2. Set it and forget it
Heat pumps work best when holding a steady temperature. Find a temperature setting you're most comfortable with and try to minimize changes. Frequent setting changes can impact its efficiency, and your energy costs.
3. Avoid "auto" mode
Your heat pump may have an "auto" feature that determines if the space needs to heat or cool. In the winter, ensure the unit is set to "heat" and in the summer, set to "cool", not "auto". The auto mode allows the heat pump to decide whether to heat or cool the space, but it doesn't always know best.
4. Change your filters
Dust, dirt, pollen, and pet hair can accumulate in your heat pump's filters over time and reduce airflow. Regularly changing filters provides better indoor air quality for occupants.
Clean filters in between replacements
Generally, filters on indoor units should be cleaned several times a year and replaced once a year.
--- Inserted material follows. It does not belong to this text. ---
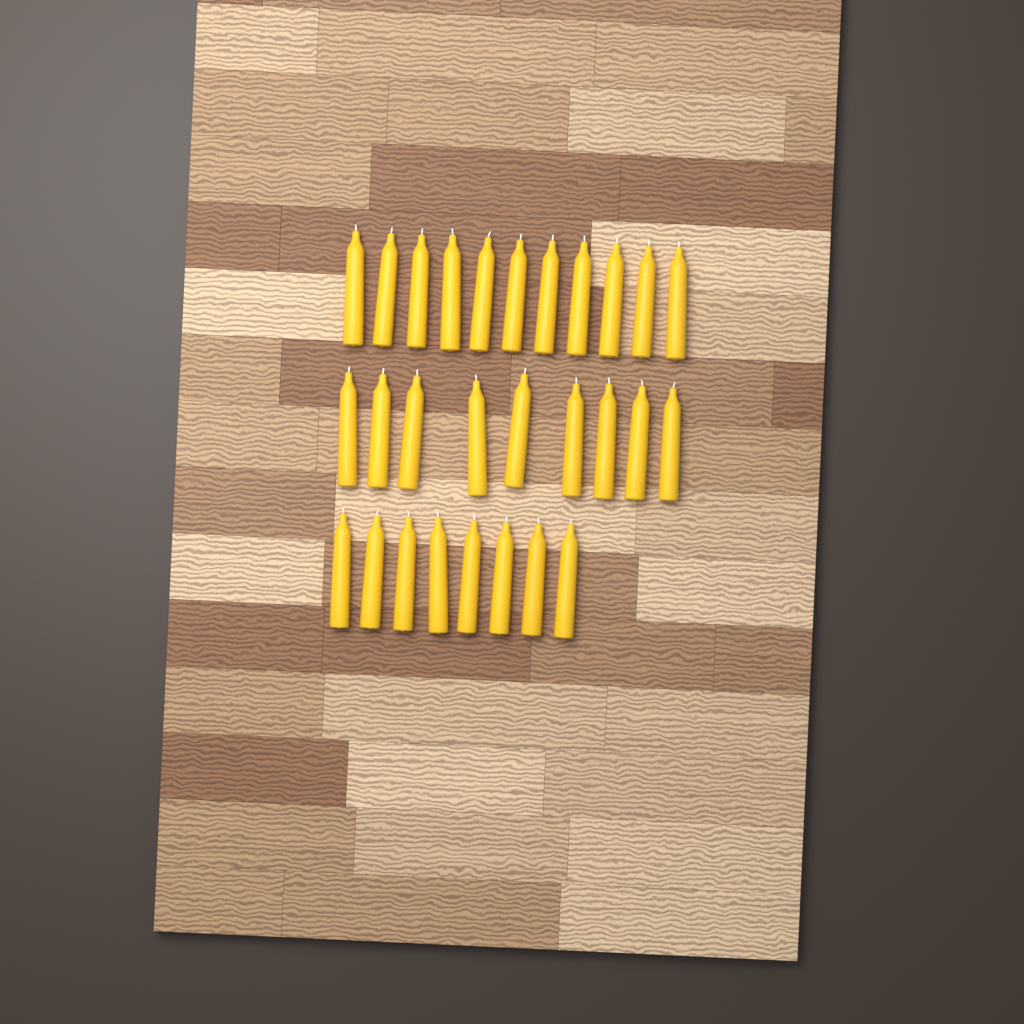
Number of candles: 28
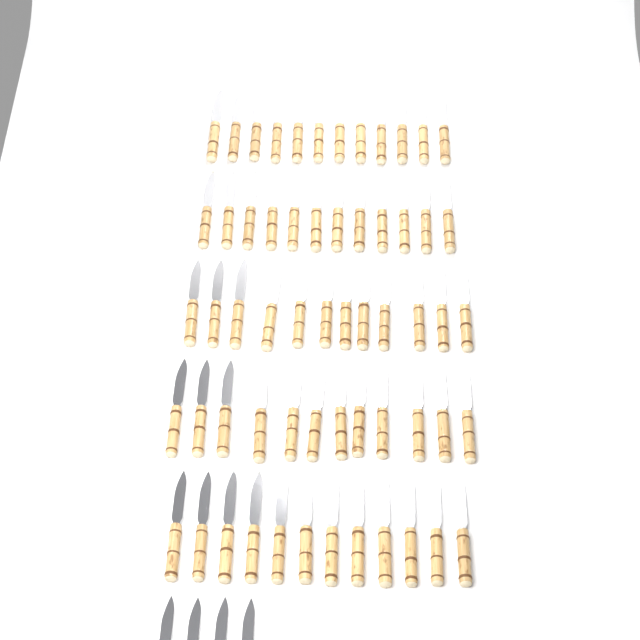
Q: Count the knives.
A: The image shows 64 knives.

Cleaning a filter can improve the airflow in your home by as much as 30%. Cleaning frequency will depend on your system type (for example, central system ingest more dirt from returns on the floor), whether or not you own pets, the number of occupants in your home, and more.
Check your manual for recommended filter change and cleaning intervals and instructions.
5. Clear away clutter
Regularly check on your indoor and outdoor unit to ensure they're set up for adequate air circulation. Make sure the area around the indoor unit isn't cluttered by furniture or curtains, and that the outdoor unit isn't blocked by snow, foliage or outdoor equipment.